* TAREA 1
Copia del texto sobre el desempleo juvenil en Perú el fragmento que empieza en "El desempleo juvenil" y termina en "clasifica como ninis.", incluidas ambas partes.
* TAREA 2
Según el texto sobre el desempleo juvenil en Perú, ¿qué porcentaje de informalidad hay entre los jóvenes trabajadores?

* TEXTO PROPORCIONADO
------------------------

El desempleo juvenil en Perú ha alcanzado niveles alarmantes, con una caída del 2.1% en la población ocupada de jóvenes de 14 a 24 años durante el último año. Este grupo es el único que ha experimentado un retroceso en su tasa de empleo, mientras que la informalidad se ha disparado, alcanzando un 84.9% entre los jóvenes trabajadores, según datos del Instituto Nacional de Estadística e Informática (INEI). La situación se agrava si consideramos que, en 2024, la OCDE advirtió que uno de cada cinco jóvenes peruanos de entre 15 y 29 años no estudia ni trabaja, lo que los clasifica como ninis.

En este contexto crítico, las temáticas de empleo y educación han sido centrales en los recientes debates presidenciales. Al menos 13 partidos políticos han presentado propuestas para incentivar la contratación de jóvenes, especialmente aquellos sin experiencia previa. Las iniciativas incluyen créditos tributarios para empresas que contraten practicantes, como sugiere Fuerza Popular, y subsidios que cubrirían hasta el 50% del sueldo mínimo durante el primer año de empleo, propuestos por el Partido Morado. Además, Unidad Nacional ofrece beneficios tributarios a nuevas micro y pequeñas empresas (mypes) que contraten jóvenes, así como bonificaciones en licitaciones públicas si cumplen con una cuota mínima de empleo juvenil.

------------------------

* DATOS DE ENTRADA
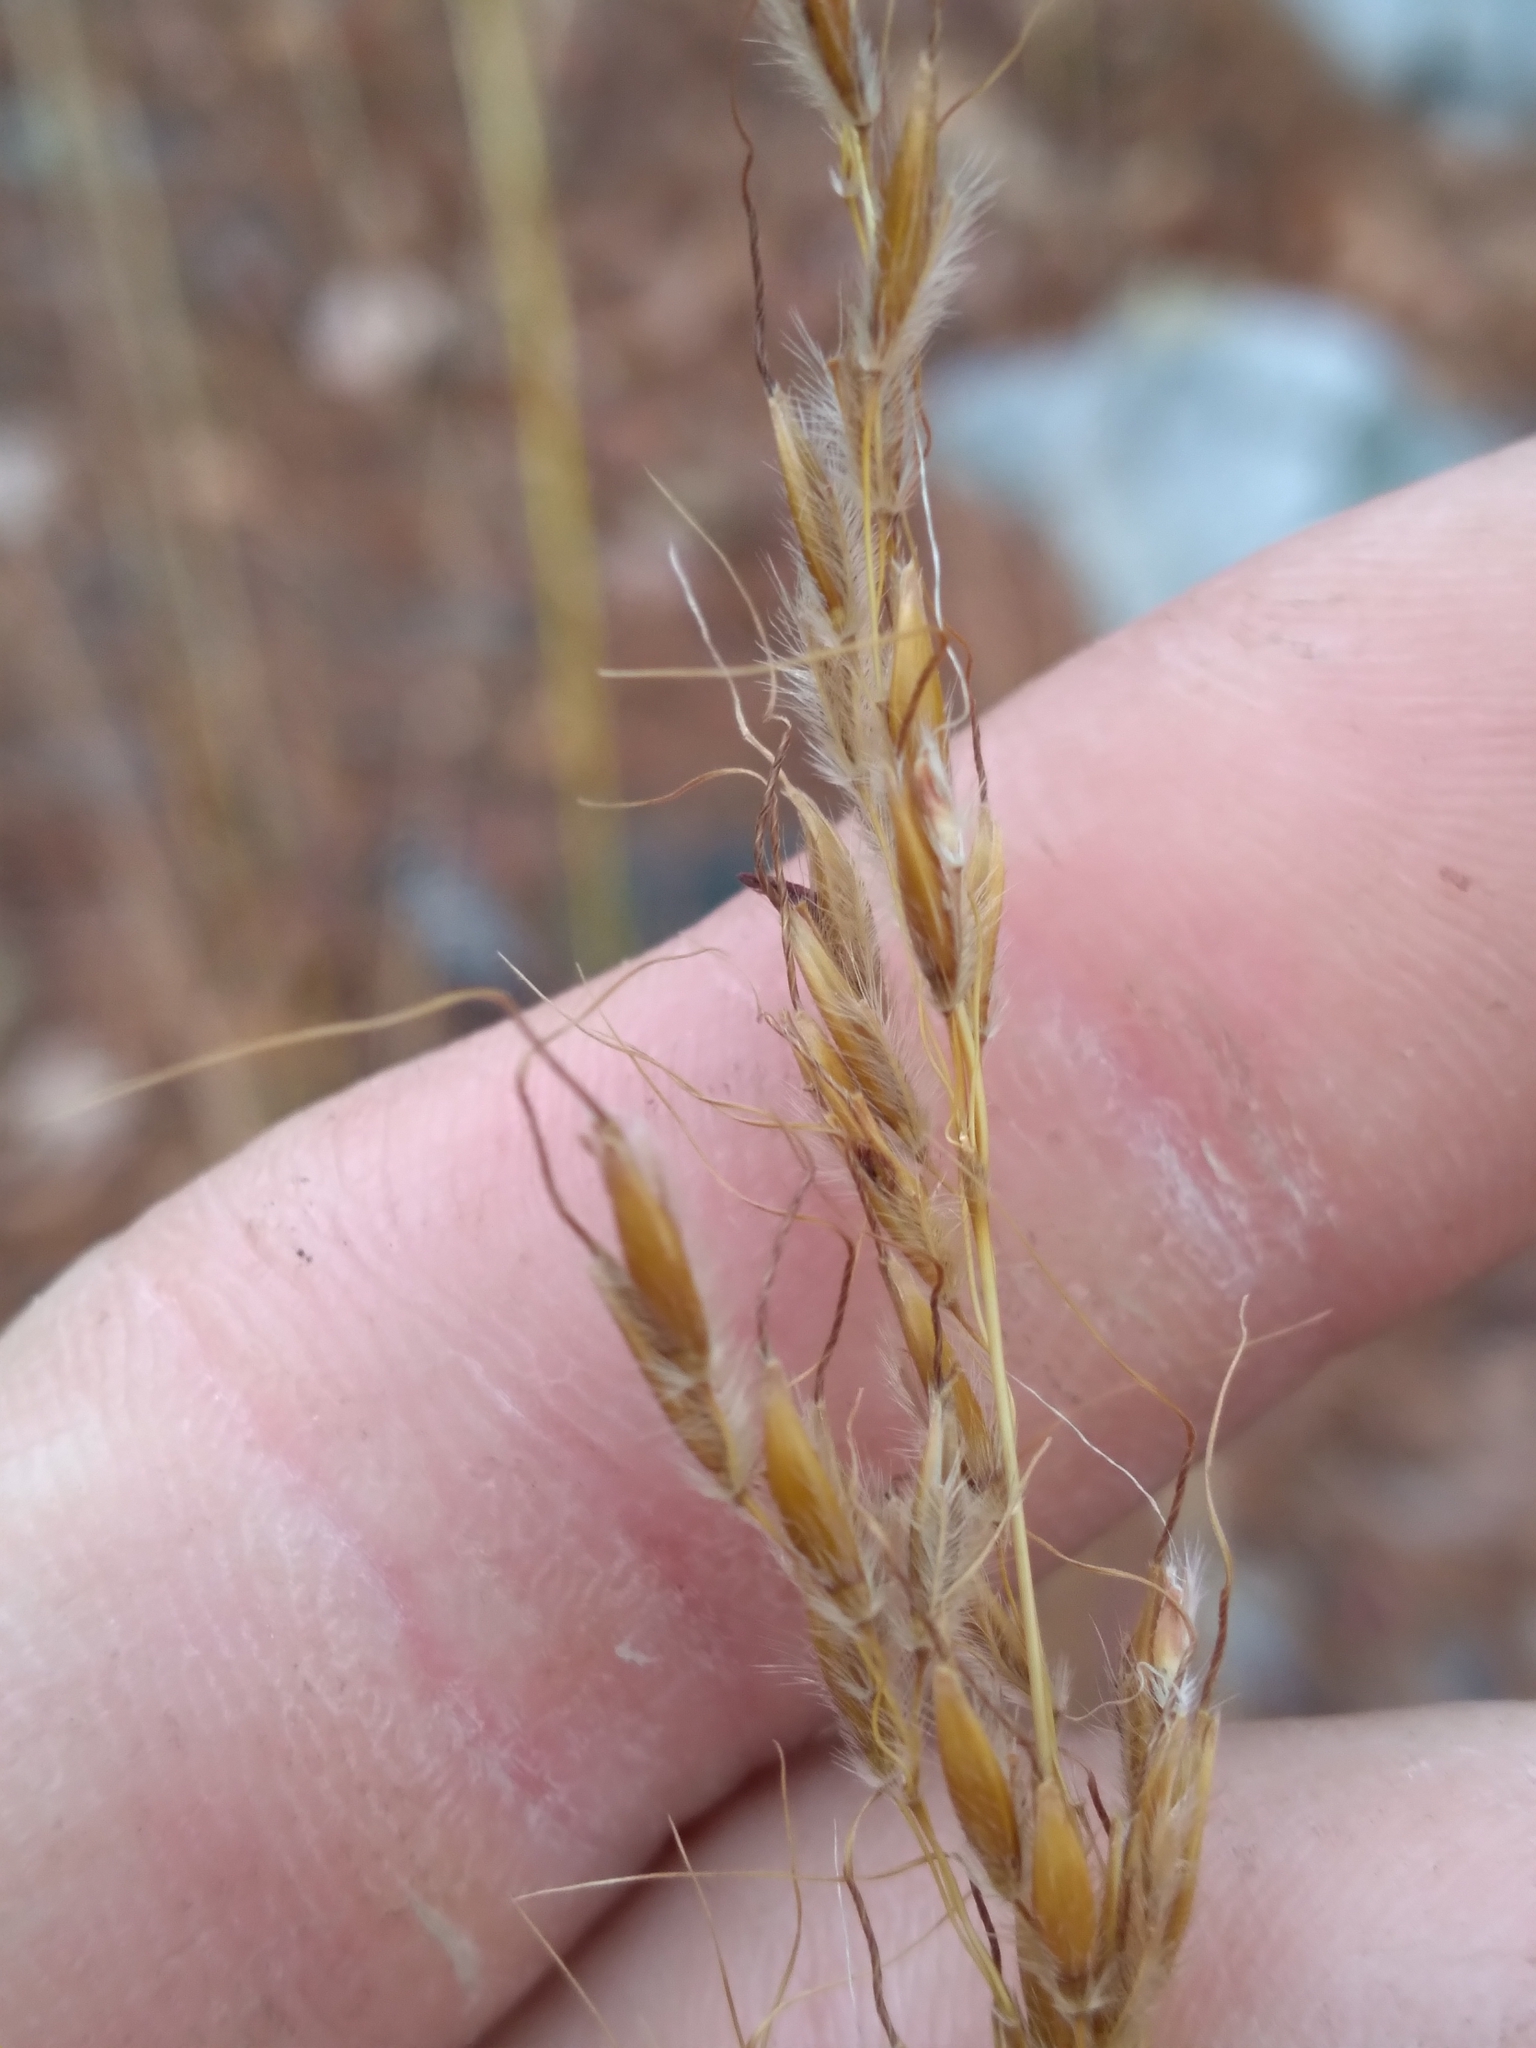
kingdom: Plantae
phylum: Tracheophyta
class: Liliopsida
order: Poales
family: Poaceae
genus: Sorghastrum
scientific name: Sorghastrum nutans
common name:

------------------------

* RESPUESTA 1
El desempleo juvenil en Perú ha alcanzado niveles alarmantes, con una caída del 2.1% en la población ocupada de jóvenes de 14 a 24 años durante el último año. Este grupo es el único que ha experimentado un retroceso en su tasa de empleo, mientras que la informalidad se ha disparado, alcanzando un 84.9% entre los jóvenes trabajadores, según datos del Instituto Nacional de Estadística e Informática (INEI). La situación se agrava si consideramos que, en 2024, la OCDE advirtió que uno de cada cinco jóvenes peruanos de entre 15 y 29 años no estudia ni trabaja, lo que los clasifica como ninis.

* RESPUESTA 2
La informalidad alcanza un 84.9% entre los jóvenes trabajadores.